Ci sono potenzialità sopite nel film di Gabriel Mascaro che con l’inusuale ed esteticamente ricercato Boi neon ci ha già abituati ad un cinema in cui la componente visionaria si adatta ad un realismo i cui confini con il fantastico diventano mobili, labili e variabili. Il cinema di Mascaro ricerca nelle radici della tradizione brasiliana un equilibrio tra fantasia e critica sociale, tra una inespressa voglia di autentica libertà e imposizione politica. Sentiero azzurro, già vincitore dell’Orso d’Argento nell’ultima edizione del Festival di Berlino, soffre e si avvale di questi elementi, sempre però in una connotazione fortemente libertaria dei sentimenti, ironica per certi versi, apparentemente votata ad un racconto fatto di metafore, ma in realtà ancorate ad una visione complessiva di una realtà sfuggente nei suoi tratti complessivi.
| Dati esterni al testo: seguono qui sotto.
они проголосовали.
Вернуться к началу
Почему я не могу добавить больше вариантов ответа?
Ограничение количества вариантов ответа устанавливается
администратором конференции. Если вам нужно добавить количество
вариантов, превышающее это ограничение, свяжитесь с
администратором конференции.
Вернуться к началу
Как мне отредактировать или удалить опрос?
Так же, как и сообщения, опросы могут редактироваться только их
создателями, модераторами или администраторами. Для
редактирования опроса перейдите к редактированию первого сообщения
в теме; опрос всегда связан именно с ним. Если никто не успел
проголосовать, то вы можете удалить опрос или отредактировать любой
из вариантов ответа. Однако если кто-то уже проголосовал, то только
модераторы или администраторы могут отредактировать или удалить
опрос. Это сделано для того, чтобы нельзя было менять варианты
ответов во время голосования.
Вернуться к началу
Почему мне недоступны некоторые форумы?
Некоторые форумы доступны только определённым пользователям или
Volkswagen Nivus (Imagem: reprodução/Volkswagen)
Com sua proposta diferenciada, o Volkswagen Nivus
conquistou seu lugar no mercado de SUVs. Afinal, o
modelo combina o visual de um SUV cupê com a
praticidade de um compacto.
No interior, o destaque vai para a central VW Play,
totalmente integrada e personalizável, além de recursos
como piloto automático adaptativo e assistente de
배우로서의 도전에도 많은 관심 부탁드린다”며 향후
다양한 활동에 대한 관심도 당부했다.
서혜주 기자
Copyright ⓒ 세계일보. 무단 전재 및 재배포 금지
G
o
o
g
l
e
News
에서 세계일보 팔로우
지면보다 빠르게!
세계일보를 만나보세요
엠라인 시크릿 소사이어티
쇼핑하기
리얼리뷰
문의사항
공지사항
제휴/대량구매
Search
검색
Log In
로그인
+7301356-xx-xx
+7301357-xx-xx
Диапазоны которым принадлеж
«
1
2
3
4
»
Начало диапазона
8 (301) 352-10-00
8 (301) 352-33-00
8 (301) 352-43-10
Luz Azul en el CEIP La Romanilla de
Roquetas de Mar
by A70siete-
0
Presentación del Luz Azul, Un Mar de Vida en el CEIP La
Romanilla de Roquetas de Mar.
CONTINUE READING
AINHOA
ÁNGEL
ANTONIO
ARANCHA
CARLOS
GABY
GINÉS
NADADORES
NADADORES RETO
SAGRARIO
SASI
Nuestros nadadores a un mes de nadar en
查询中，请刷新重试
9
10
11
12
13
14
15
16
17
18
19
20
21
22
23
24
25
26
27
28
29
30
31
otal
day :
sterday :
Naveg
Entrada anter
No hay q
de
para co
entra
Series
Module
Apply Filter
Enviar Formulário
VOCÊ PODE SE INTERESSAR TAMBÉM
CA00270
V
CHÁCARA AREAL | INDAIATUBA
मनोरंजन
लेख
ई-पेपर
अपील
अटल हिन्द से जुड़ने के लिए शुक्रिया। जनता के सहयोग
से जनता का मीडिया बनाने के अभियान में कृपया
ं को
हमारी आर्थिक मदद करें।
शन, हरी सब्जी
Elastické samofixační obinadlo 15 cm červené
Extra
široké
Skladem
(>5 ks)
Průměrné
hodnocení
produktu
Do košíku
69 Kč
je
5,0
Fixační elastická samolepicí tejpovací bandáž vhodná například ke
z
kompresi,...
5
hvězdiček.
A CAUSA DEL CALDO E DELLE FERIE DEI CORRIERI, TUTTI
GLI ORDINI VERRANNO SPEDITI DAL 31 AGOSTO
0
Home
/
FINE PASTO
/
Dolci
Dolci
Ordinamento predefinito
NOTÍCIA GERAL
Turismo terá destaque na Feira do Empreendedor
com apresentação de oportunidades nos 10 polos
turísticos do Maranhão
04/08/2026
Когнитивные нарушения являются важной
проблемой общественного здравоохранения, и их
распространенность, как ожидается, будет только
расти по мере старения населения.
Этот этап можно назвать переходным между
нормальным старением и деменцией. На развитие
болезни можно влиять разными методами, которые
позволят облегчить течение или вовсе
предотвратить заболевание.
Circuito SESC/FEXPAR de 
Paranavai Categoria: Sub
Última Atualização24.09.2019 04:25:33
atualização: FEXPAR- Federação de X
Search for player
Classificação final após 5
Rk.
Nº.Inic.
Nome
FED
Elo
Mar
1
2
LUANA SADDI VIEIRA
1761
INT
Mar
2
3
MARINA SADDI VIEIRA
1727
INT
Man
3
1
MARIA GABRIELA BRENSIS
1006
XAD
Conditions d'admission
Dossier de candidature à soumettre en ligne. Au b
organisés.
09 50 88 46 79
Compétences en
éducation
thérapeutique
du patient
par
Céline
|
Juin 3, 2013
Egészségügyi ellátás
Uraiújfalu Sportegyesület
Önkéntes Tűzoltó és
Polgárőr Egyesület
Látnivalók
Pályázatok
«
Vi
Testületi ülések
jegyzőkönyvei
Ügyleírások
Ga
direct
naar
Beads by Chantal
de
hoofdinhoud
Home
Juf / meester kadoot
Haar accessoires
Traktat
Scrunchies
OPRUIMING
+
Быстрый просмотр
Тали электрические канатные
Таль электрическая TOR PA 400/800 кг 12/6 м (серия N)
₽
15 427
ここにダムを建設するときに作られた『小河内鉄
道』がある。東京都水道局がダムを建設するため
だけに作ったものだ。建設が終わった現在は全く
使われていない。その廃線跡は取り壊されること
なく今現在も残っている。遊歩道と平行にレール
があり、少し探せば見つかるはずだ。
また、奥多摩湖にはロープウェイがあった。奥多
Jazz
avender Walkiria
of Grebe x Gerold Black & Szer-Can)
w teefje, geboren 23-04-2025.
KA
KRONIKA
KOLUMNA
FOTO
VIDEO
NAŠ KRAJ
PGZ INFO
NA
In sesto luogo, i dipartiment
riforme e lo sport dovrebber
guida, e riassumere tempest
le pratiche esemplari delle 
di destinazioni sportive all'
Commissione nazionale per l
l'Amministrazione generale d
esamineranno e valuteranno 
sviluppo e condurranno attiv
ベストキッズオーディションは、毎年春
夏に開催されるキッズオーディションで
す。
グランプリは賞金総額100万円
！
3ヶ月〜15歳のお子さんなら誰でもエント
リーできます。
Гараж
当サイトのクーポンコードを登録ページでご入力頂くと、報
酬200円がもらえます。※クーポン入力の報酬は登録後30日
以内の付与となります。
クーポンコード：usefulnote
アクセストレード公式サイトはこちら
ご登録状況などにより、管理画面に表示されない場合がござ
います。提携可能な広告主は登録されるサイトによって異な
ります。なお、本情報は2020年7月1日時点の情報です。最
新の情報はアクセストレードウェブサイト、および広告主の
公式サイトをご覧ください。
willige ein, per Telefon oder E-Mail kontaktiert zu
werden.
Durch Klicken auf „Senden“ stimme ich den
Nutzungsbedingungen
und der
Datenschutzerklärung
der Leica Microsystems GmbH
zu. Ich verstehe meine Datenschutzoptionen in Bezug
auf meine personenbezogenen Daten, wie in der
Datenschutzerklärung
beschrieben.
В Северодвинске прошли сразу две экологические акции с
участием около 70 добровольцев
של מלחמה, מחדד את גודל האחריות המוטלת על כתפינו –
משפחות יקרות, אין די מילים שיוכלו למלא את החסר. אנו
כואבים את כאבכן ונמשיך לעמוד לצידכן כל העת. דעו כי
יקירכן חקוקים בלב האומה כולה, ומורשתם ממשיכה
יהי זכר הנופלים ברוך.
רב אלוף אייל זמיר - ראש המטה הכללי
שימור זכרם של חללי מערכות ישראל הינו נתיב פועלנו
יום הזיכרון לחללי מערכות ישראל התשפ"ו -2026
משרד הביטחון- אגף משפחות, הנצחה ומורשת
Tereza (Denise Weinberg) è una anziana signora che lavorava in una specie di macello dove si scuoiano giovani alligatori. Ma la sua età impedisce al governo di avvalersi della sua forza lavoro.

Il suo destino è la Colonia dove sono destinati gli anziani da questo regime, onnipresente e oppressivo, soprattutto nei loro confronti con l’ipocrita giustificazione di un riposo dopo anni di lavoro e di un superficiale provvedere ai loro bisogni. Ma Tereza, nonostante l’amore per la figlia, che quest’ultima non ricambia, ha altre aspirazioni e il suo viaggio diventa occasione per una differente dimensione della propria vita. Il sentiero azzurro di Tereza è il fiume che attraversa l’impenetrabile Amazzonia. Cadu (Rodrigo Santoro) un losco capitano di una barca non sua, conduce l’anziana donna verso il desiderato in aereo. Cadu però conosce la magia dei luoghi e le proprietà visionarie della bava della lumaca azzurra, che sfrutterà ancora per liberarsi da ogni catena, insieme a Roberta (Miriam Socarras) sua nuova amica e compagna, veditrice di improbabili Bibbie elettroniche. Il film di Mascaro è un celato inno ad una pretesa e legittima libertà, è la storia di una rivolta caparbia e silenziosa di Tereza, che si barcamena tra divieti e impedimenti, eludendo i primi e superando i secondi contro ogni previsione. Il fascino del film risiede in questa tensione verso la libertà dai vincoli, dalle regole della vita, nel desiderio che matura e si fa più solido in quella terza età che sembra rinvigorire la protagonista, nell’immagine di un Brasile che diventa sempre più pericoloso, ma anche più magico e sconosciuto. Un fascino discreto, non troppo evidente in quella ricerca di una stabilità perduta per l’anziana Tereza: quel traguardo che costituisca la chiusura di una ferita apertasi con la fine del lavoro, in quella prospettiva di libertà limitata da questo futuribile governo-controllore con un occhio da grande fratello, che Mascaro abilmente e sottilmente mette in scena con le sue gabbie per anziani e la tutela cui devono sottostare superata l’età produttiva.

Il sentiero azzurro diventa anche forma dell’attraversamento dell’utopia, rappresentata nel viaggio senza fine e in fondo anche senza meta che Tereza e la sua nuova amica e compagna compiono. La loro è una clandestinità annunciata, che è già in fondo forma silenziosa e invisibile di ribellione. Sono queste le ragioni di quelle potenzialità celate di cui si diceva: forse Mascaro lasciando quasi sottotono la sua storia, in una sorta di ovattata distanza da una cattiveria più manifesta, ha compresso quelle potenzialità che a volte sembra facciano fatica ad uscire. L’equilibrio tra critica sociale e politica e romanzo di formazione, ma ancora tra viaggio allucinante dentro una Terra di una bellezza non immaginabile e simbologia della ribellione, avrebbe potuto forse essere anche spezzato, rischiando lo squilibrio, sospendendo un lirismo al quale il film, a volte, cede con una certa indulgenza. È comunque la sua originale anomalia a farlo diventare un racconto che nella sua metafora che si confonde con il reale sa mostrare il volto nascosto di un’età ancora vitale e la rivolta senza urla della sua protagonista, che come tutti, dopo l’età della gioventù, cerca un Eden quotidiano da abitare, quella terra oltre la linea d’ombra dove l’eterna utopia renda migliore il mondo.